* Task brief *
Would you return the entries below word for word?

━━ Supplied records ━━

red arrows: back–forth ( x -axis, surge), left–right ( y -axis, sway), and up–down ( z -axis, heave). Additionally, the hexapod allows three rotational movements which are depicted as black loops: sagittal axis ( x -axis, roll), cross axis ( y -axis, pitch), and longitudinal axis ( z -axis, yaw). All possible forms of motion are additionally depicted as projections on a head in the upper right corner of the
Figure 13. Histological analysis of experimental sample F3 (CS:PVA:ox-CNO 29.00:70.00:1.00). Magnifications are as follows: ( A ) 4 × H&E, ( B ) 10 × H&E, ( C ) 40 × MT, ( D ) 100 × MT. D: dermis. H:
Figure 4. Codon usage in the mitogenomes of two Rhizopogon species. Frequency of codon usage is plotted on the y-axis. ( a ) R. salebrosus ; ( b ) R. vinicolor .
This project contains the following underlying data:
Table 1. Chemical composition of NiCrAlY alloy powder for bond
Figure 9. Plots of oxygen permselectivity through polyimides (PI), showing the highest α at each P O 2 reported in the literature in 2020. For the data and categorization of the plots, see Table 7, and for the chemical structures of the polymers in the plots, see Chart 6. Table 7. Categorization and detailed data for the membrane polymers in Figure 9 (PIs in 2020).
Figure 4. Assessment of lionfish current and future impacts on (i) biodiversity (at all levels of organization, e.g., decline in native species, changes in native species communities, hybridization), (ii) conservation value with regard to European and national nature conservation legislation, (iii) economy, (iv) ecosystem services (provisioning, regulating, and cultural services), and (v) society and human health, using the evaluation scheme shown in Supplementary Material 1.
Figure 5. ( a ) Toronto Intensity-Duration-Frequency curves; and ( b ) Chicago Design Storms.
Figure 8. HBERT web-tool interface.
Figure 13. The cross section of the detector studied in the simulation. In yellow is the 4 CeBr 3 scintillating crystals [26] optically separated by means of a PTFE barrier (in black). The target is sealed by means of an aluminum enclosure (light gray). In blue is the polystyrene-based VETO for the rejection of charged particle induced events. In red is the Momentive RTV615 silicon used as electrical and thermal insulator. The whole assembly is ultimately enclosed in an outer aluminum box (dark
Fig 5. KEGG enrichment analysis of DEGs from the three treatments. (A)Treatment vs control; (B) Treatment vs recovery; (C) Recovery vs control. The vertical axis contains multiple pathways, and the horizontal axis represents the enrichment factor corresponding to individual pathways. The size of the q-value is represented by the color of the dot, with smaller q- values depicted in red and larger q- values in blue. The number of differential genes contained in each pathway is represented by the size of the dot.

━━━

* Answer space *
red arrows: back–forth ( x -axis, surge), left–right ( y -axis, sway), and up–down ( z -axis, heave). Additionally, the hexapod allows three rotational movements which are depicted as black loops: sagittal axis ( x -axis, roll), cross axis ( y -axis, pitch), and longitudinal axis ( z -axis, yaw). All possible forms of motion are additionally depicted as projections on a head in the upper right corner of the
Figure 13. Histological analysis of experimental sample F3 (CS:PVA:ox-CNO 29.00:70.00:1.00). Magnifications are as follows: ( A ) 4 × H&E, ( B ) 10 × H&E, ( C ) 40 × MT, ( D ) 100 × MT. D: dermis. H:
Figure 4. Codon usage in the mitogenomes of two Rhizopogon species. Frequency of codon usage is plotted on the y-axis. ( a ) R. salebrosus ; ( b ) R. vinicolor .
This project contains the following underlying data:
Table 1. Chemical composition of NiCrAlY alloy powder for bond
Figure 9. Plots of oxygen permselectivity through polyimides (PI), showing the highest α at each P O 2 reported in the literature in 2020. For the data and categorization of the plots, see Table 7, and for the chemical structures of the polymers in the plots, see Chart 6. Table 7. Categorization and detailed data for the membrane polymers in Figure 9 (PIs in 2020).
Figure 4. Assessment of lionfish current and future impacts on (i) biodiversity (at all levels of organization, e.g., decline in native species, changes in native species communities, hybridization), (ii) conservation value with regard to European and national nature conservation legislation, (iii) economy, (iv) ecosystem services (provisioning, regulating, and cultural services), and (v) society and human health, using the evaluation scheme shown in Supplementary Material 1.
Figure 5. ( a ) Toronto Intensity-Duration-Frequency curves; and ( b ) Chicago Design Storms.
Figure 8. HBERT web-tool interface.
Figure 13. The cross section of the detector studied in the simulation. In yellow is the 4 CeBr 3 scintillating crystals [26] optically separated by means of a PTFE barrier (in black). The target is sealed by means of an aluminum enclosure (light gray). In blue is the polystyrene-based VETO for the rejection of charged particle induced events. In red is the Momentive RTV615 silicon used as electrical and thermal insulator. The whole assembly is ultimately enclosed in an outer aluminum box (dark
Fig 5. KEGG enrichment analysis of DEGs from the three treatments. (A)Treatment vs control; (B) Treatment vs recovery; (C) Recovery vs control. The vertical axis contains multiple pathways, and the horizontal axis represents the enrichment factor corresponding to individual pathways. The size of the q-value is represented by the color of the dot, with smaller q- values depicted in red and larger q- values in blue. The number of differential genes contained in each pathway is represented by the size of the dot.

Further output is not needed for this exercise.